For your initial analytical efforts, creating what amounts to a “data middleware” that processes a batch of data from multiple systems into a usable format may be an attractive option. However, you’ll quickly end up building increasingly elaborate conversion programs, and eventually create what amounts to a standalone IT system designed merely to make up for the deficiencies of your other IT systems. As Big Data demonstrates its value, you’ll quickly see the weak points in your data acquisition systems. While data warehouses are no longer in vogue, they might be the solution to gathering clean and consistent data from a multitude of systems.


Anther flaw in many IT environments that Big Data rapidly identifies is unnecessary complexity in data acquisition systems. For mature companies, decades of fields and flags whose meaning has long been forgotten, and that users have long since learned to skip over or fill with gibberish, are the bane of rapid analytics. As business counterparts show frustration with the cost and complexity of cleaning data, remind them that much of that complexity might be self-inflicted. While it may not be a popular message, there’s a cost to each and every field and function larded into software when it comes to rapid and timely analysis.

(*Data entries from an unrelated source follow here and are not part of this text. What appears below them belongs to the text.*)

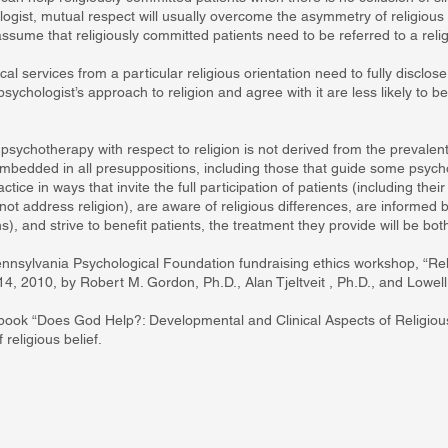
ogist, mutual respect will usually overcome the asymmetry of religious 
ssume that religiously committed patients need to be referred to a religi
al services from a particular religious orientation need to fully disclos
sychologist’s approach to religion and agree with it are less likely to b
 psychotherapy with respect to religion is not derived from the prevalent 
mbedded in all presuppositions, including those that guide some psycho
ice in ways that invite the full participation of patients (including their 
o not address religion), are aware of religious differences, are informe
s), and strive to benefit patients, the treatment they provide will be bot
ennsylvania Psychological Foundation fundraising ethics workshop, “Rel
4, 2010, by Robert M. Gordon, Ph.D., Alan Tjeltveit , Ph.D., and Lowel
 book “Does God Help?: Developmental and Clinical Aspects of Religious 
religious belief.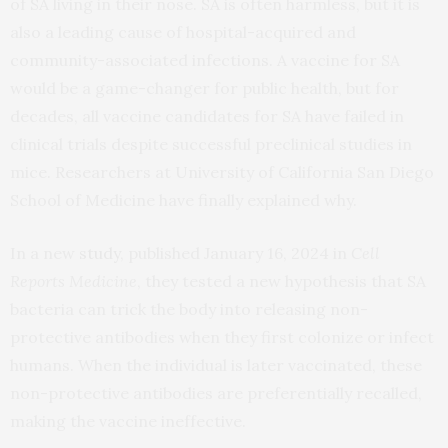
of SA living in their nose. SA is often harmless, but it is
also a leading cause of hospital-acquired and
community-associated infections. A vaccine for SA
would be a game-changer for public health, but for
decades, all vaccine candidates for SA have failed in
clinical trials despite successful preclinical studies in
mice. Researchers at University of California San Diego
School of Medicine have finally explained why.
In a new
study
, published January 16, 2024 in
Cell
Reports Medicine
, they tested a new hypothesis that SA
bacteria can trick the body into releasing non-
protective antibodies when they first colonize or infect
humans. When the individual is later vaccinated, these
non-protective antibodies are preferentially recalled,
making the vaccine ineffective.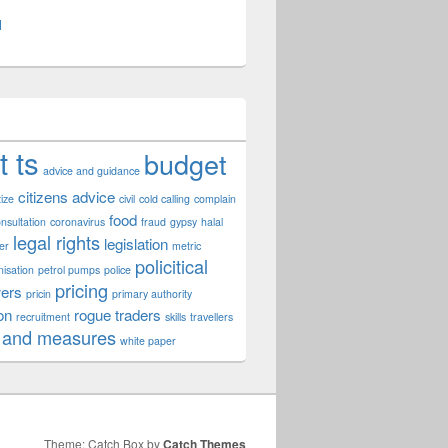
l
t ts
budget
advice and guidance
citizens advice
tize
civil
cold calling
complain
food
nsultation
coronavirus
fraud
gypsy
halal
legal rights
legislation
er
metric
policitical
nisation
petrol pumps
police
pricing
ers
pricin
primary authority
on
rogue traders
recruitment
skills
travellers
 and measures
white paper
Theme: Catch Box by
Catch Themes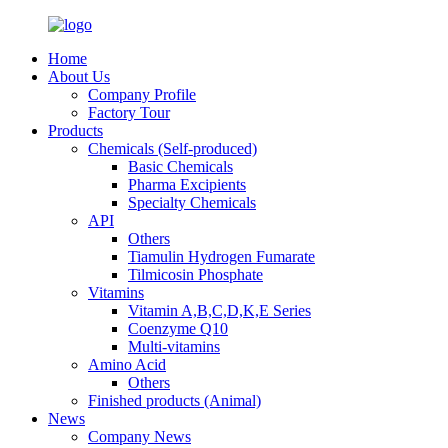
Home
About Us
Company Profile
Factory Tour
Products
Chemicals (Self-produced)
Basic Chemicals
Pharma Excipients
Specialty Chemicals
API
Others
Tiamulin Hydrogen Fumarate
Tilmicosin Phosphate
Vitamins
Vitamin A,B,C,D,K,E Series
Coenzyme Q10
Multi-vitamins
Amino Acid
Others
Finished products (Animal)
News
Company News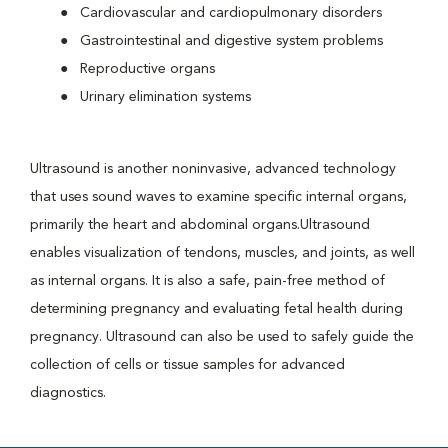
Cardiovascular and cardiopulmonary disorders
Gastrointestinal and digestive system problems
Reproductive organs
Urinary elimination systems
Ultrasound is another noninvasive, advanced technology
that uses sound waves to examine specific internal organs,
primarily the heart and abdominal organs.Ultrasound
enables visualization of tendons, muscles, and joints, as well
as internal organs. It is also a safe, pain-free method of
determining pregnancy and evaluating fetal health during
pregnancy. Ultrasound can also be used to safely guide the
collection of cells or tissue samples for advanced
diagnostics.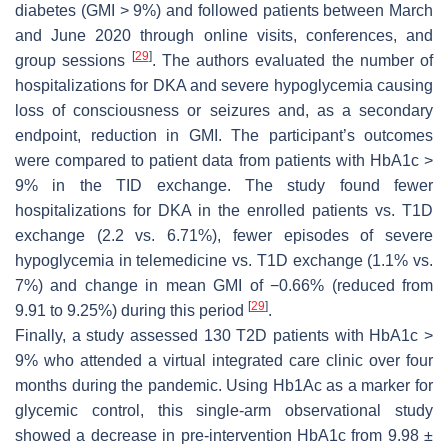
diabetes (GMI > 9%) and followed patients between March
and June 2020 through online visits, conferences, and
[
29
]
group sessions
. The authors evaluated the number of
hospitalizations for DKA and severe hypoglycemia causing
loss of consciousness or seizures and, as a secondary
endpoint, reduction in GMI. The participant’s outcomes
were compared to patient data from patients with HbA1c >
9% in the TID exchange. The study found fewer
hospitalizations for DKA in the enrolled patients vs. T1D
exchange (2.2 vs. 6.71%), fewer episodes of severe
hypoglycemia in telemedicine vs. T1D exchange (1.1% vs.
7%) and change in mean GMI of −0.66% (reduced from
[
29
]
9.91 to 9.25%) during this period
.
Finally, a study assessed 130 T2D patients with HbA1c >
9% who attended a virtual integrated care clinic over four
months during the pandemic. Using Hb1Ac as a marker for
glycemic control, this single-arm observational study
showed a decrease in pre-intervention HbA1c from 9.98 ±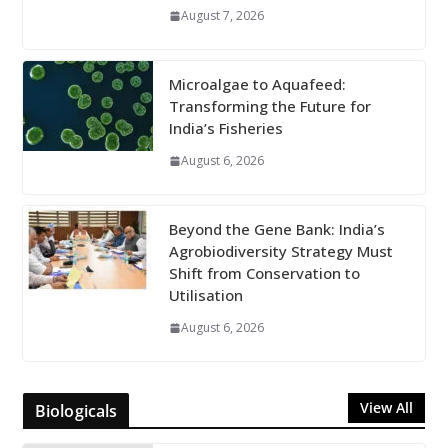
August 7, 2026
Microalgae to Aquafeed:
Transforming the Future for
India’s Fisheries
August 6, 2026
Beyond the Gene Bank: India’s
Agrobiodiversity Strategy Must
Shift from Conservation to
Utilisation
August 6, 2026
View All
Biologicals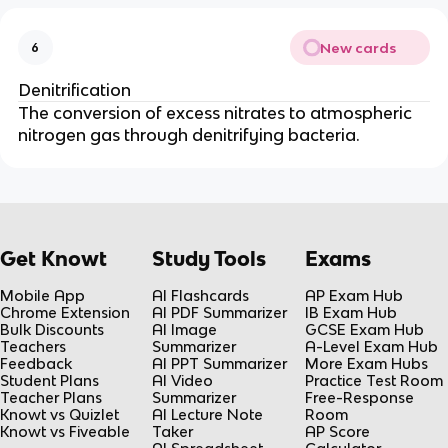
New cards
6
Denitrification
The conversion of excess nitrates to atmospheric
nitrogen gas through denitrifying bacteria.
Get Knowt
Study Tools
Exams
Mobile App
AI Flashcards
AP Exam Hub
Chrome Extension
AI PDF Summarizer
IB Exam Hub
Bulk Discounts
AI Image
GCSE Exam Hub
Teachers
Summarizer
A-Level Exam Hub
Feedback
AI PPT Summarizer
More Exam Hubs
Student Plans
AI Video
Practice Test Room
Teacher Plans
Summarizer
Free-Response
Knowt vs Quizlet
AI Lecture Note
Room
Knowt vs Fiveable
Taker
AP Score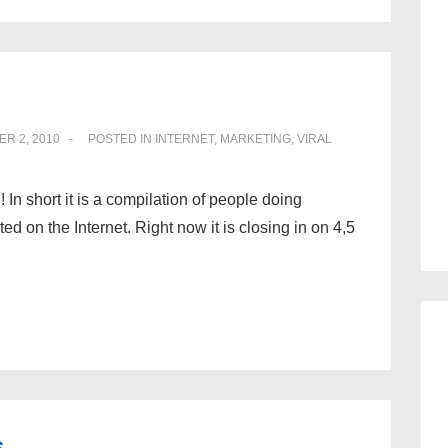
R 2, 2010
POSTED IN
INTERNET
,
MARKETING
,
VIRAL
 In short it is a compilation of people doing
d on the Internet. Right now it is closing in on 4,5
s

While data cleansing is unlikely to steal the pages of the major business newspapers the way Big Data has, it’s a critical price of admission for even the most rudimentary data analysis. While disjointed systems and an unkempt data warehouse might have been fine for a handful of custom reports that took IT several months to produce, expectations are shifting toward near real-time analysis of massive amounts of data. With interest in the analysis side of data at an all-time high, it’s not a bad time to suggest efforts to clean that most critical aspect of any Big Data project.